Iron ore price in focus
Taking a step back, on 24 January, Fastmarkets Metal Bulletin reported that:
‘Seaborne iron ore prices were rangebound on Friday 24 January while the week-long Chinese New Year holiday starts, but market participants who were still working believe that the outlook is bearish with the ongoing fears of the coronavirus not being contained.’
Taking a broader perspective, Hellenic Shipping News, commenting on the coronavirus’ potential impact on iron ore markets, said:
‘It will, however, only become a problem for iron ore and steel demand if it spreads far enough to make an impact on China’s construction season, which tends to start in earnest after the Lunar New Year break.’
If equity markets are anything to go by – looking particularly at the broad declines of Australia’s big three mining companies today – market participants have potentially already decided that it is a problem.
Rio Tinto, FMG and BHP share prices all fall
All up, Australia’s mainstay iron ore miners were some of the worst performing ASX stocks today – as China’s significance, as it specifically relates to Australia’s iron ore exports – likely weighed heavily on traders and speculators.

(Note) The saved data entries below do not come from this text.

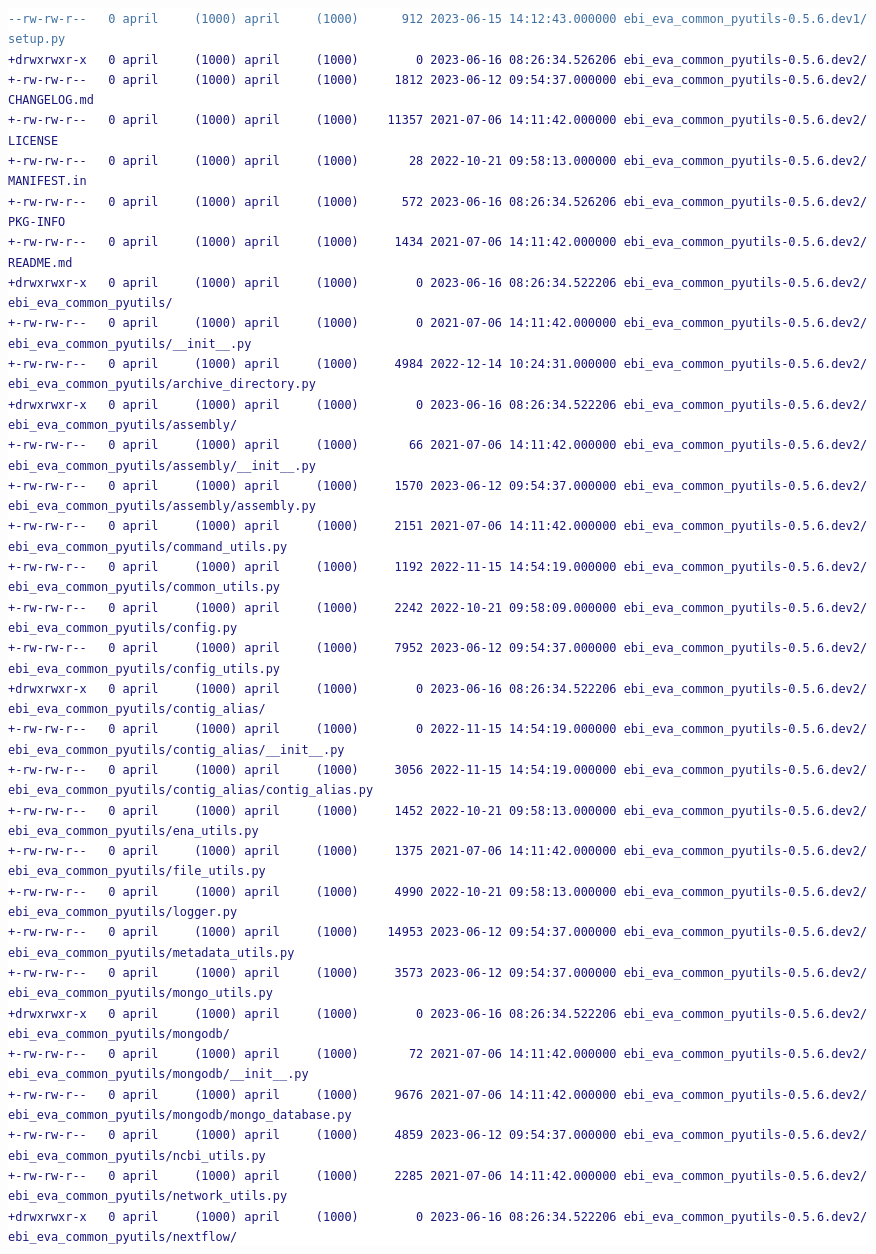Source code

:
 ```diff
--rw-rw-r--   0 april     (1000) april     (1000)      912 2023-06-15 14:12:43.000000 ebi_eva_common_pyutils-0.5.6.dev1/setup.py
+drwxrwxr-x   0 april     (1000) april     (1000)        0 2023-06-16 08:26:34.526206 ebi_eva_common_pyutils-0.5.6.dev2/
+-rw-rw-r--   0 april     (1000) april     (1000)     1812 2023-06-12 09:54:37.000000 ebi_eva_common_pyutils-0.5.6.dev2/CHANGELOG.md
+-rw-rw-r--   0 april     (1000) april     (1000)    11357 2021-07-06 14:11:42.000000 ebi_eva_common_pyutils-0.5.6.dev2/LICENSE
+-rw-rw-r--   0 april     (1000) april     (1000)       28 2022-10-21 09:58:13.000000 ebi_eva_common_pyutils-0.5.6.dev2/MANIFEST.in
+-rw-rw-r--   0 april     (1000) april     (1000)      572 2023-06-16 08:26:34.526206 ebi_eva_common_pyutils-0.5.6.dev2/PKG-INFO
+-rw-rw-r--   0 april     (1000) april     (1000)     1434 2021-07-06 14:11:42.000000 ebi_eva_common_pyutils-0.5.6.dev2/README.md
+drwxrwxr-x   0 april     (1000) april     (1000)        0 2023-06-16 08:26:34.522206 ebi_eva_common_pyutils-0.5.6.dev2/ebi_eva_common_pyutils/
+-rw-rw-r--   0 april     (1000) april     (1000)        0 2021-07-06 14:11:42.000000 ebi_eva_common_pyutils-0.5.6.dev2/ebi_eva_common_pyutils/__init__.py
+-rw-rw-r--   0 april     (1000) april     (1000)     4984 2022-12-14 10:24:31.000000 ebi_eva_common_pyutils-0.5.6.dev2/ebi_eva_common_pyutils/archive_directory.py
+drwxrwxr-x   0 april     (1000) april     (1000)        0 2023-06-16 08:26:34.522206 ebi_eva_common_pyutils-0.5.6.dev2/ebi_eva_common_pyutils/assembly/
+-rw-rw-r--   0 april     (1000) april     (1000)       66 2021-07-06 14:11:42.000000 ebi_eva_common_pyutils-0.5.6.dev2/ebi_eva_common_pyutils/assembly/__init__.py
+-rw-rw-r--   0 april     (1000) april     (1000)     1570 2023-06-12 09:54:37.000000 ebi_eva_common_pyutils-0.5.6.dev2/ebi_eva_common_pyutils/assembly/assembly.py
+-rw-rw-r--   0 april     (1000) april     (1000)     2151 2021-07-06 14:11:42.000000 ebi_eva_common_pyutils-0.5.6.dev2/ebi_eva_common_pyutils/command_utils.py
+-rw-rw-r--   0 april     (1000) april     (1000)     1192 2022-11-15 14:54:19.000000 ebi_eva_common_pyutils-0.5.6.dev2/ebi_eva_common_pyutils/common_utils.py
+-rw-rw-r--   0 april     (1000) april     (1000)     2242 2022-10-21 09:58:09.000000 ebi_eva_common_pyutils-0.5.6.dev2/ebi_eva_common_pyutils/config.py
+-rw-rw-r--   0 april     (1000) april     (1000)     7952 2023-06-12 09:54:37.000000 ebi_eva_common_pyutils-0.5.6.dev2/ebi_eva_common_pyutils/config_utils.py
+drwxrwxr-x   0 april     (1000) april     (1000)        0 2023-06-16 08:26:34.522206 ebi_eva_common_pyutils-0.5.6.dev2/ebi_eva_common_pyutils/contig_alias/
+-rw-rw-r--   0 april     (1000) april     (1000)        0 2022-11-15 14:54:19.000000 ebi_eva_common_pyutils-0.5.6.dev2/ebi_eva_common_pyutils/contig_alias/__init__.py
+-rw-rw-r--   0 april     (1000) april     (1000)     3056 2022-11-15 14:54:19.000000 ebi_eva_common_pyutils-0.5.6.dev2/ebi_eva_common_pyutils/contig_alias/contig_alias.py
+-rw-rw-r--   0 april     (1000) april     (1000)     1452 2022-10-21 09:58:13.000000 ebi_eva_common_pyutils-0.5.6.dev2/ebi_eva_common_pyutils/ena_utils.py
+-rw-rw-r--   0 april     (1000) april     (1000)     1375 2021-07-06 14:11:42.000000 ebi_eva_common_pyutils-0.5.6.dev2/ebi_eva_common_pyutils/file_utils.py
+-rw-rw-r--   0 april     (1000) april     (1000)     4990 2022-10-21 09:58:13.000000 ebi_eva_common_pyutils-0.5.6.dev2/ebi_eva_common_pyutils/logger.py
+-rw-rw-r--   0 april     (1000) april     (1000)    14953 2023-06-12 09:54:37.000000 ebi_eva_common_pyutils-0.5.6.dev2/ebi_eva_common_pyutils/metadata_utils.py
+-rw-rw-r--   0 april     (1000) april     (1000)     3573 2023-06-12 09:54:37.000000 ebi_eva_common_pyutils-0.5.6.dev2/ebi_eva_common_pyutils/mongo_utils.py
+drwxrwxr-x   0 april     (1000) april     (1000)        0 2023-06-16 08:26:34.522206 ebi_eva_common_pyutils-0.5.6.dev2/ebi_eva_common_pyutils/mongodb/
+-rw-rw-r--   0 april     (1000) april     (1000)       72 2021-07-06 14:11:42.000000 ebi_eva_common_pyutils-0.5.6.dev2/ebi_eva_common_pyutils/mongodb/__init__.py
+-rw-rw-r--   0 april     (1000) april     (1000)     9676 2021-07-06 14:11:42.000000 ebi_eva_common_pyutils-0.5.6.dev2/ebi_eva_common_pyutils/mongodb/mongo_database.py
+-rw-rw-r--   0 april     (1000) april     (1000)     4859 2023-06-12 09:54:37.000000 ebi_eva_common_pyutils-0.5.6.dev2/ebi_eva_common_pyutils/ncbi_utils.py
+-rw-rw-r--   0 april     (1000) april     (1000)     2285 2021-07-06 14:11:42.000000 ebi_eva_common_pyutils-0.5.6.dev2/ebi_eva_common_pyutils/network_utils.py
+drwxrwxr-x   0 april     (1000) april     (1000)        0 2023-06-16 08:26:34.522206 ebi_eva_common_pyutils-0.5.6.dev2/ebi_eva_common_pyutils/nextflow/
```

Around 80% of Australia’s iron ore exports are China-bound, after all.
Fortescue Metals Group Ltd (ASX: FMG) bore the brunt of this uncertainty today, with its share price collapsing as much as 7.97% in the first two hours of trade.
Yet speaking to FMG’s truly spectacular share price run-up in the last 12-months, even when factoring in today’s decline – the stock is still up around 128% – over the last year.
BHP Group and Rio Tinto Limited also witnessed broad declines today – though faring better than FMG – their share prices still dropped as much as 3.71% and 3.63%, respectively.
At the time of writing, BHP traded at $38.95 per share, while Rio Tinto’s share price hit $99.43 – a little after noon.